L’Instant où tout a basculé est en fait un livre sur la douleur. Douleur des opérations, de la rééducation, puis des conséquences post-traumatiques indéniables. Dépendance à la morphine, dépression nerveuse, angoisses passagères, mensonges éhontés, tout y passe… Augier a voulu montrer l’envers du décor, sans fioriture, et sans concession. En pareil cas, c’est la sincérité qui prime. Et ici, on y croit. Augier a souffert. Mais, et c'est le message qu’il veut à tout prix diffuser, les accidents de la vie peuvent permettre de rebondir. Une leçon de vie comme on dit. Ils doivent vous apprendre que rien n’est acquis et de ce fait vous donnent encore plus de courage pour retrouver une situation plus stable.

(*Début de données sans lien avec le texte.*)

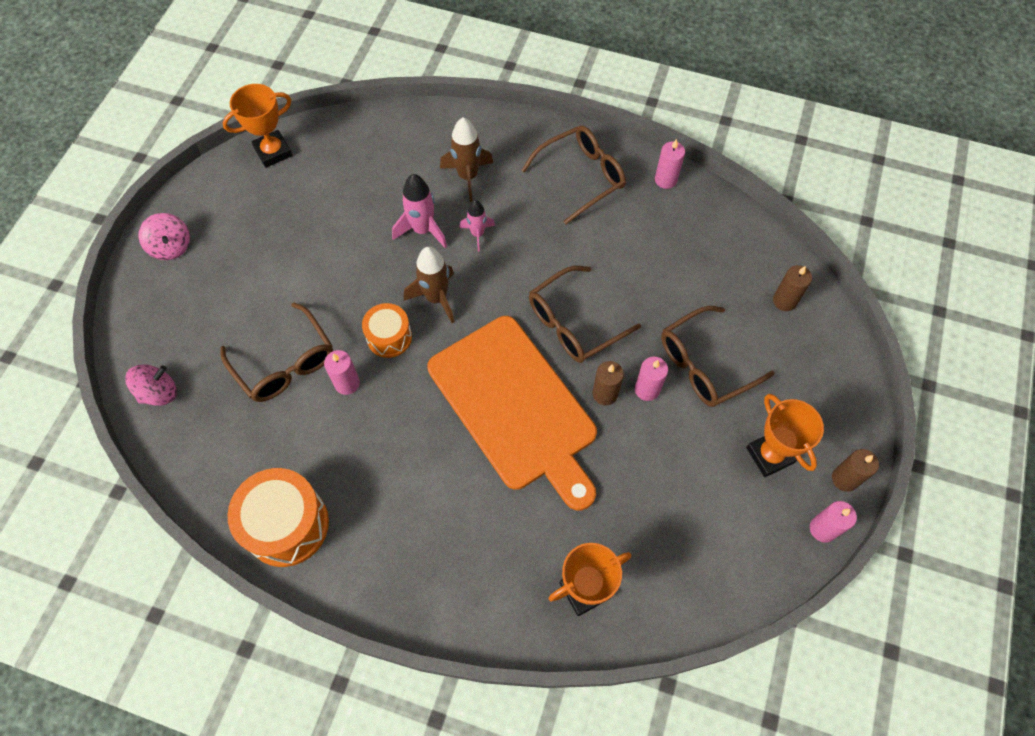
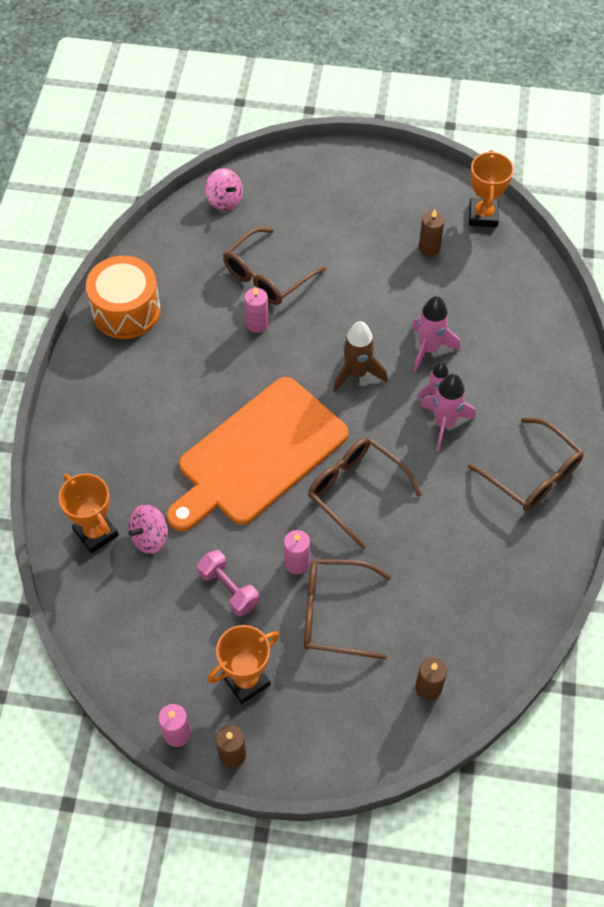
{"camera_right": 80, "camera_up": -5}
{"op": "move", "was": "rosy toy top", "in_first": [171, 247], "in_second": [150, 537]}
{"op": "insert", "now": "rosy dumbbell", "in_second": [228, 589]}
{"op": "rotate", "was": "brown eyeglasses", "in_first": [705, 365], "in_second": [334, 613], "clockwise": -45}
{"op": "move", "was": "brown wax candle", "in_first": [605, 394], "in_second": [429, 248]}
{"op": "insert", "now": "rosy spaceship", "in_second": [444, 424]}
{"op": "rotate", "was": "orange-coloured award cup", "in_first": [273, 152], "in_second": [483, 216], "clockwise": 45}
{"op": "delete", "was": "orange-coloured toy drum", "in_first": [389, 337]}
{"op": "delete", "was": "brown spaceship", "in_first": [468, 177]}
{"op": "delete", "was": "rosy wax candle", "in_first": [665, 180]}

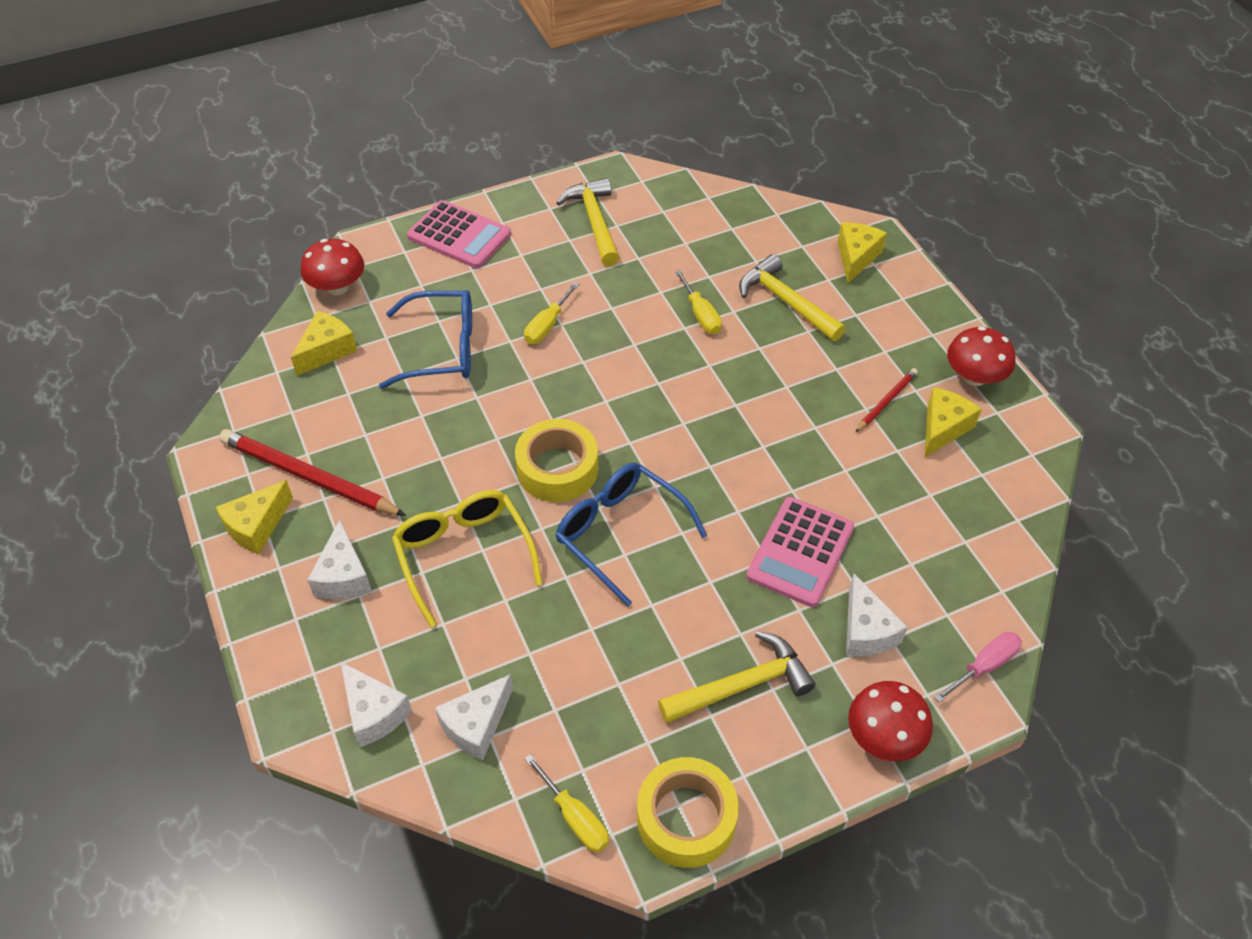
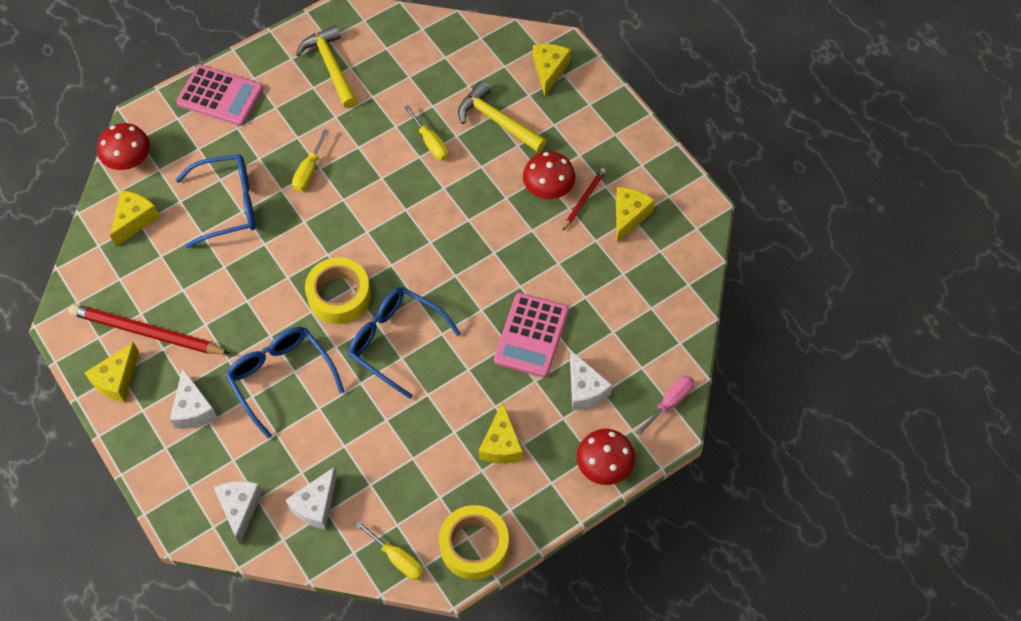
{"camera_right": -10, "camera_up": 10}
{"op": "rotate", "was": "white piece of cheese", "in_first": [374, 713], "in_second": [240, 508], "clockwise": -135}
{"op": "recolor", "was": "golden eyeglasses", "now": "blue eyeglasses", "in_first": [464, 556], "in_second": [281, 378]}
{"op": "replace", "was": "golden claw hammer", "now": "golden piece of cheese", "in_first": [742, 685], "in_second": [501, 444]}
{"op": "move", "was": "crimson toadstool", "in_first": [974, 377], "in_second": [548, 188]}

S’ensuit une biographie honnête du journaliste autodidacte, casse-cou et sensible. Des expériences de guerre comme au Nicaragua au début des années 80, des rencontres incroyables : Haroun Tazieff avec qui il part explorer un volcan, Sœur Emmanuelle qui lui remonte le moral, Michel Drucker, «le boss» amical et fidèle, et bien d’autres. Mais ce sont les divers accidents qui ponctuent le récit d’une flamme tragique : il est à deux doigts de se noyer lors d’une remontée risquée alors qu’il faisait de la plongée sous marine ou encore lorsqu’il s’apprête à défier le courant d’une mer déchaînée, il risque sa vie au Nicaragua durant la guerre civile, il manque un arrêt cardiaque en se shootant au Sufenta, une substance 80 fois plus puissante que la morphine, il fait cette chute hallucinante en parapente, ou encore il survit à un accident de moto en compagnie de son fils, lui aussi miraculé… Tous ces faits, d’une rare violence, jalonnent sa vie d’aventurier des temps modernes.

Le fil conducteur du livre est cette intarissable douleur au pied qui ne l'a pas lâché après son accident de parapente. Malgré son courage et son mental d'acier, il ne put s’empêcher de consommer à des doses excessives de la morphine puis le fameux Sufenta, afin de pouvoir continuer ses activités de journaliste télé ou de chroniqueur radio. Car le Augier sympathique que la ménagère de plus de 40 ans admire tant est en fait un type qui brûle sa vie par les deux bouts, réussissant peu à les joindre, et surtout un homme qui connaît de forts moments de dépression causés indirectement par les substances qu’il ingurgite et son trop plein d’activités ; sans compter que la dépression a ravagé son grand-père ainsi que son père… Bref le terrain est doublement glissant : géographique et familial, médical et génétique.

A l’instar d’un Philippe de Dieuleveult auquel Augier a rendu en quelque sorte hommage en reprenant le flambeau des émissions de "La Chasse au trésor", la vie du journaliste est mouvementée et en cela le lecteur profane de tous ces voyages et de ces rencontres ne s’ennuie guère. Dans un style épuré et pour le moins sincère, il assiste à une belle expérience, à la fois sportive, physique et spirituelle. Et il verra maintenant Sylvain Augier d’un autre œil, si la télé veut bien le reprendre dans ses filets puisqu’il en a été évincé en 2006.